The optimizer works by matching patterns against the intermediate code. A pattern matches against intermediate code when the pattern's match text matches some part of the intermediate code according to the following rules

  1. Each line of match text matches a line of intermediate code. Consecutive lines of match text must match consecutive lines of intermediate code. For example, the pattern text
    m[1] = 0
    m[2] = m[1] + $1
    
    can never match the intermediate code instruction
    m[1] = 0
    
    because the pattern text needs to match two lines of intermediate code, and there's only one line to match.

  2. Non-pattern variable parts of the match text must match exactly - that is, character by character - the intermediate code. For example, the pattern text
    m[m[$1]] = 0
    
    does not match the intermediate-code instruction
    m[1] = 0
    
    because the instruction does not contain a match for the second m[ in the pattern text.

  3. A pattern variable matches all of the corresponding text in the intermediate code; the matched text is said to be bound to the pattern variable.

  4. White space is ignored when matching, as is case. For example, the pattern text
    m[$1] = m[$2] + 0
    
    matches the intermediate code instruction
    m[m[3]]=m[2]+0
    
    binding m[3] to $1 and 2 to $2; the pattern text also matches the intermediate code instruction
    m  [  m  [  3  ]  ]  =  m  [  2  ]  +  0
    
    with the same pattern-variable bindings as before, and the pattern text also matches the intermediate code instruction
    M  [  M  [  3  ]  ]  =  M  [  2  ]  +  0
    
    with the same pattern variable bindings.

  5. Once a pattern variable is bound to matched text, other occurrences of the same pattern variable in the match text must match the same text.

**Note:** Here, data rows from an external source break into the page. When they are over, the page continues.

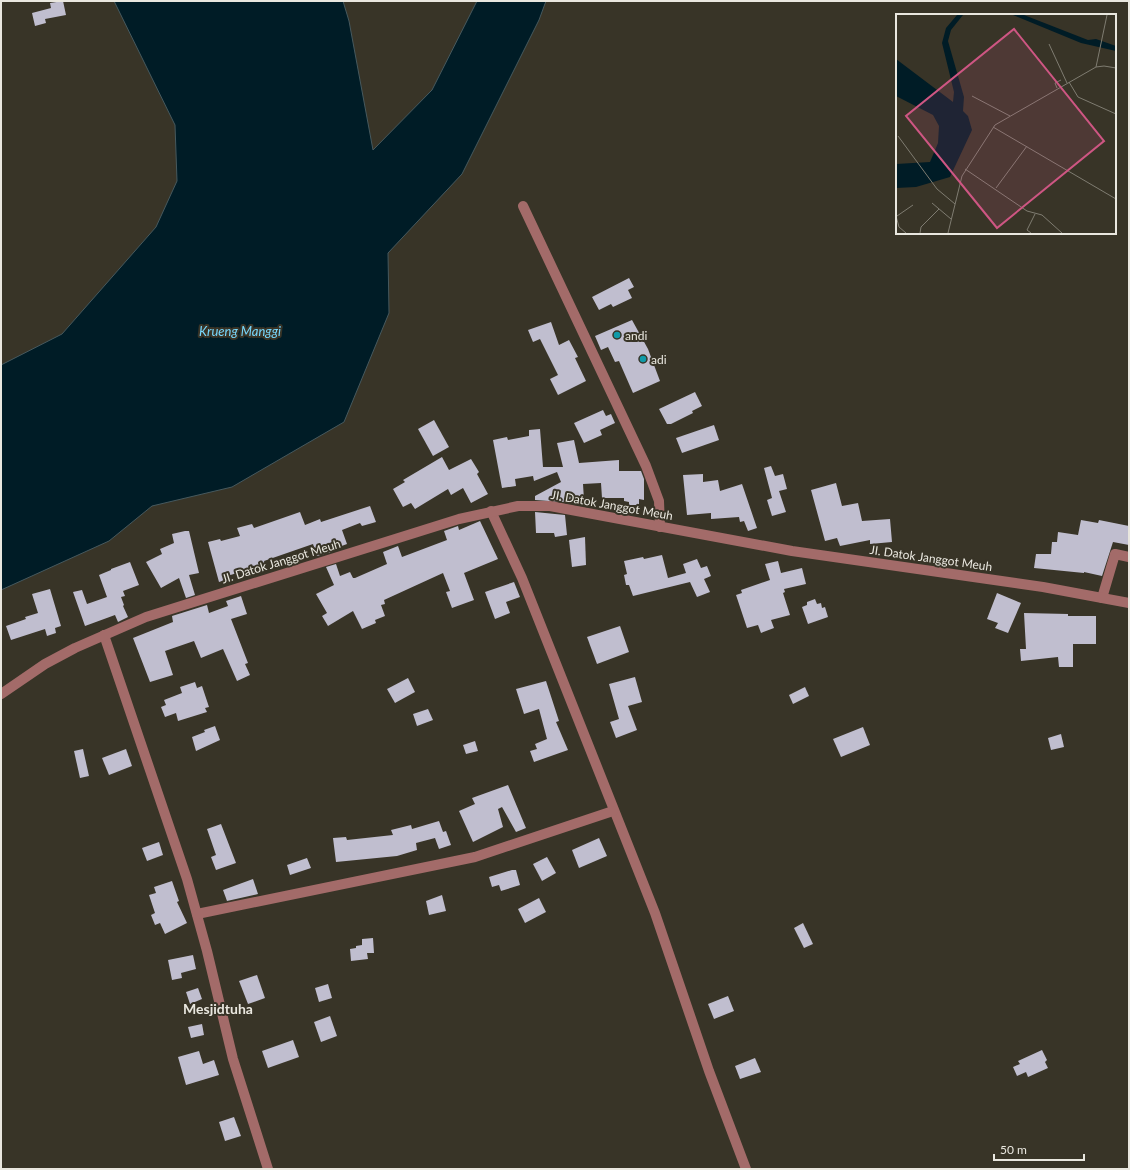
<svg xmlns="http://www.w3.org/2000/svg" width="1130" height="1170" font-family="Lato,sans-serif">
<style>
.water{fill:#001c26;stroke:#46595e}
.building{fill:#c0becf}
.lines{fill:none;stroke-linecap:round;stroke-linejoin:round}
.minor{stroke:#a36b69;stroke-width:10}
.culture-dot{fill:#0f9aa8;stroke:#383427;stroke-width:1.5}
.labels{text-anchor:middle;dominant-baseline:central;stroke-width:4;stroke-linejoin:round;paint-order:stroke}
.poi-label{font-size:12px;fill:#e9e7df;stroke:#383427;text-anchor:start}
.street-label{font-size:12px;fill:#e9e7df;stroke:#383427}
.water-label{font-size:13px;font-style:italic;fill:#77d7fc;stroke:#383427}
.quarter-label{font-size:14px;font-weight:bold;fill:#e9e7df;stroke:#383427}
.inset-road{fill:none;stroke:#7f7c71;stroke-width:1}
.view{fill:#ce5683;fill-opacity:0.15;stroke:#ce5683;stroke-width:2}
.inset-edge{fill:none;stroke:#e9e7df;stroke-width:2}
</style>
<rect width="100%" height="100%" fill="#383427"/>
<polygon class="water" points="114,1 343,1 349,21 373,150 432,90 477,1 546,1 539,20 462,174 388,253 389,313 344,422 232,487 152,506 109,541 1,590 1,365 62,334 156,227 177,181 175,125"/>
<g class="building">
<polygon points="63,1 66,15 45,19 46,23 35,26 32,13 51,8 50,3"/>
<polygon points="629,278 634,287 628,290 632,298 613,307 611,304 599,310 592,297"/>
<polygon points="632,320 648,349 660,381 633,393 619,361 615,362 608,347 601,350 595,336"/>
<polygon points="551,322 559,345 569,340 578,357 575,358 586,381 558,395 550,379 558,375 540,339 533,342 528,330"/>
<polygon points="695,392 702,406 692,411 693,413 671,424 667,424 659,409"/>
<polygon points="603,410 606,416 611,414 615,423 600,430 602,435 584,443 574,423"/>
<polygon points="434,420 449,447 433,456 418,429"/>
<polygon points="714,425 719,440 682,453 676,438"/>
<polygon points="540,429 543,467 563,467 557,443 574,440 579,463 619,460 619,471 641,471 644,479 644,500 639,499 639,505 629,505 629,502 624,501 624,498 602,498 601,483 583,484 584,500 563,502 535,500 535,496 561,482 557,472 534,481 533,476 515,479 516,486 502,488 493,440 507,437 508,440 529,436 529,430"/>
<polygon points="442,457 449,470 471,459 479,472 477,474 488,494 471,503 463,488 451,495 448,489 415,509 411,503 403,507 393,489 405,482 403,480"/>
<polygon points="771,466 775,476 783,474 787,489 779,491 786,512 772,516 767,500 772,498 764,468"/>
<polygon points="703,474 703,482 718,480 720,491 742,484 757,528 748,531 744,521 740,522 739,517 711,519 711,513 687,515 683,475"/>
<polygon points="836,483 842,506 858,503 862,521 890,519 892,542 870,544 870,540 840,546 837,538 825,541 811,490"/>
<polygon points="370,506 376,522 362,526 360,523 342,530 347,544 331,550 331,552 317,556 313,544 264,561 265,565 227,576 228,579 219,582 208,542 220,539 221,541 240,536 237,528 252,524 254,528 300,512 305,525 320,519 321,522"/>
<polygon points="535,512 565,515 567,535 555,537 554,533 536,533"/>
<polygon points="1081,520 1098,523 1099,520 1129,526 1129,545 1113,542 1102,576 1084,572 1084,573 1034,568 1036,554 1051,554 1052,542 1057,542 1058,532 1078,535"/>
<polygon points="480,521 498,559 464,573 474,600 452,608 446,592 450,591 443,573 384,600 385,604 381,605 385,616 375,620 376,623 362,629 353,611 328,626 322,616 327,613 316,594 334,585 326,567 336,564 340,576 350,572 353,578 355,578 387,564 383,552 398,546 402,557 447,540 444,531 458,526 459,530"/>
<polygon points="185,531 189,531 199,573 189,575 195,595 186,598 179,578 161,588 146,562 162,554 160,549 174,543 172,534"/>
<polygon points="585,537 586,565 572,567 569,540"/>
<polygon points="662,555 668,578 686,573 683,564 697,559 701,568 707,566 711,576 704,579 710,592 697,597 690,582 633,596 629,585 626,585 624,575 627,574 624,561 643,557 644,559"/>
<polygon points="778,561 781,573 802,568 806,584 784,589 785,592 783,593 790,615 771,620 774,628 761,633 758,625 747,628 736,595 742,593 741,590 770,580 765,564"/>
<polygon points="130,562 139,585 123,591 125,596 121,597 124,605 123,606 128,617 118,622 115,615 85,626 73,592 82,590 87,604 107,597 99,575 111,570 111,569"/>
<polygon points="514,582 520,597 506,602 510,613 495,619 485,592"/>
<polygon points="50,589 61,626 55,628 56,633 47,636 45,629 11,640 6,626 26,619 25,617 38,613 32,594"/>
<polygon points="997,593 1021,603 1008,633 995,628 998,623 987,619"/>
<polygon points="241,596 247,614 231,619 248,663 245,664 250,675 237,681 223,649 201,658 194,641 165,651 173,675 150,682 133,638 173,622 172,616 207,605 209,613 228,606 226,601"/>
<polygon points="815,599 817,604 821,603 822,608 825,607 828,617 808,624 802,607 807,605 807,602"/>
<polygon points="1024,613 1068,614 1068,616 1096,616 1096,644 1073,644 1073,667 1059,667 1058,657 1021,661 1020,649 1026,649"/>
<polygon points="620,626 629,652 597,664 587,637"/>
<polygon points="635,677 642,702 628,706 637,730 616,738 610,722 619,719 609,684"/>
<polygon points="408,678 415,692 395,703 387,689"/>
<polygon points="546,681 559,721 556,722 568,750 534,762 530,751 537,749 535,744 547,739 539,709 524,714 516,689"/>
<polygon points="195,682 197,688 202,686 209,707 205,708 207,712 178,721 176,713 165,717 161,707 166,705 164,700 182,693 180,687"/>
<polygon points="805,687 809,696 793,704 789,695"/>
<polygon points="428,709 433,720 417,726 413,714"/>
<polygon points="215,726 220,740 196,751 192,737 205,732 204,730"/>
<polygon points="863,727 870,745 841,757 833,739"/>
<polygon points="1061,734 1064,747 1051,750 1048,738"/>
<polygon points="475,741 478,751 466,754 463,745"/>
<polygon points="83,749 89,776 80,778 74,751"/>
<polygon points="126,749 132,766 109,775 102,758"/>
<polygon points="508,785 526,828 516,832 502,807 498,809 503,827 473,842 459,811 475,804 472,798"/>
<polygon points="439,821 443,832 446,831 451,845 439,849 435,838 416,843 417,850 397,856 336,862 333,838 346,837 347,840 393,835 391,830 411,825 412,829"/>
<polygon points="221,824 236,863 216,870 211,857 216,855 207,829"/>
<polygon points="599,838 607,856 579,868 572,850"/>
<polygon points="159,842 163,855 147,861 142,848"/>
<polygon points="547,857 556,873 542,881 533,864"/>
<polygon points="307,858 311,868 290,875 287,865"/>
<polygon points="512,870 516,870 520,885 501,891 499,885 492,887 489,877"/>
<polygon points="253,879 258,894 227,901 223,890"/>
<polygon points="172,881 179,901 177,902 187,923 165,934 160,923 155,925 151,915 155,913 149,895 156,893 154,887"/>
<polygon points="442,895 446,911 429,915 426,901"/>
<polygon points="539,898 546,912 525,923 518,909"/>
<polygon points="803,923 813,944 804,948 794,928"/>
<polygon points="373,938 374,953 367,953 368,959 351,961 350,949 356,948 356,946 362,945 362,939"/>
<polygon points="193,955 196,969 181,973 182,978 172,980 168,960"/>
<polygon points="257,975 265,998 248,1004 239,981"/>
<polygon points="328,984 332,998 319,1002 315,988"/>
<polygon points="198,988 202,999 190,1004 186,992"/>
<polygon points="728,996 734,1011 714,1019 708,1004"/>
<polygon points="330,1016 337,1036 321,1042 314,1022"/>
<polygon points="202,1024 204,1035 191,1038 188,1027"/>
<polygon points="293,1040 299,1057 268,1068 262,1051"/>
<polygon points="1042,1050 1047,1060 1045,1062 1048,1068 1028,1077 1026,1072 1017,1076 1013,1067 1020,1064 1018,1061"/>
<polygon points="199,1051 203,1064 214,1060 219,1075 186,1085 178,1057"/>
<polygon points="755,1058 761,1072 740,1079 735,1066"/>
<polygon points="234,1117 241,1136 225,1141 219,1122"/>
</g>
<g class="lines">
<g class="minor">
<polyline points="523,206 646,466 659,501 660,527"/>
<polyline points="491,511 522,578 655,913 709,1071 746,1169"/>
<polyline points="1102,598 1115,554 1129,557"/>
<polyline points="104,635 187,879 207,951 233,1059 268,1169"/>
<polyline points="1,694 45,664 75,648 146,617 459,519 518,506 550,506 792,551 1043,587 1129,603"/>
<polyline points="197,914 475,857 613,811"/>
</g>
</g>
<g class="culture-dot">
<circle cx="617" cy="335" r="4"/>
<circle cx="643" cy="359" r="4"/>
</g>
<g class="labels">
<g class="poi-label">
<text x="625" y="335">andi</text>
<text x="651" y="359">adi</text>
</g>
<g class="street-label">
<text transform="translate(612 505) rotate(10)">JI. Datok Janggot Meuh</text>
<text transform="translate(931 558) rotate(8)">JI. Datok Janggot Meuh</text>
<text transform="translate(281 561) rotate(-17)">JI. Datok Janggot Meuh</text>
</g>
<g class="water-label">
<text x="240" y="331">Krueng Manggi</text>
</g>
<g class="quarter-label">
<text x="218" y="1008">Mesjidtuha</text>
</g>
</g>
<g transform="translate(896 14)">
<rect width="220" height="220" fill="#383427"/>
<path d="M61,1H67L55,16L52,27L68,83L67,97L72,102L76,116L54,163L20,173L0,174V150L34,148L42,129L43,112L37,101L0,82V45L57,88L58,78L46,29L50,14ZM117,1H128L192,26L200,25L220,32V37L185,29Z" fill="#001c26"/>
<path class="inset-road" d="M153,30L171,69M200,53L211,1M173,68L182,83L220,100M161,74L159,69L165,66M76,82L114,102M97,113L220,185M2,122L41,175L59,190M69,155L131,197L146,201L166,219M100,174L131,132M36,189L55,205M0,202L3,213L10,219M1,202L17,191M24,219L25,213L43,195M52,219L66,162L99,111L200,53L208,52L220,54M135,219L131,216L139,200"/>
<path class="view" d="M118,15L208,127L101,214L10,102Z"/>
<rect width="220" height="220" class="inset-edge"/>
</g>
<rect width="1130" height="1170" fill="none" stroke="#e9e7df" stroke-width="4"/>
<path d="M994 1154v6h90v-6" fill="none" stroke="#e9e7df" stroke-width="2"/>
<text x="1000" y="1154" font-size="12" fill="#e9e7df" stroke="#383427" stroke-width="3" paint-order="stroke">50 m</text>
</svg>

When a pattern is matched, the optimizer deletes the intermediate instructions matched by the pattern and inserts the pattern's match text with the pattern variables in the replacement text replaced with their bound text. For example, the pattern

$1 = $2 + 0
->
$1 = $2
matches the intermediate code
m[1]=m[3]+0
with the pattern variable $1 bound to m[1] and $2 bound to m[3]. Matched intermediate code is deleted and the matched text
m[1]=m[3]
is inserted in its place.

The optimizer repeatedly applies all patterns to all the intermediate code and stops when it can find no more matches.

Optimizer Operation

Your optimizer should accept the name of a pattern file on the command line and then read intermediate code from std-in; optimized intermediate code should be written to std-out. Only those patterns given in the pattern file should be applied to the intermediate code.

You can find example pattern files in /export/opt/cs-509/pa3.


This page last modified on 13 February 2001.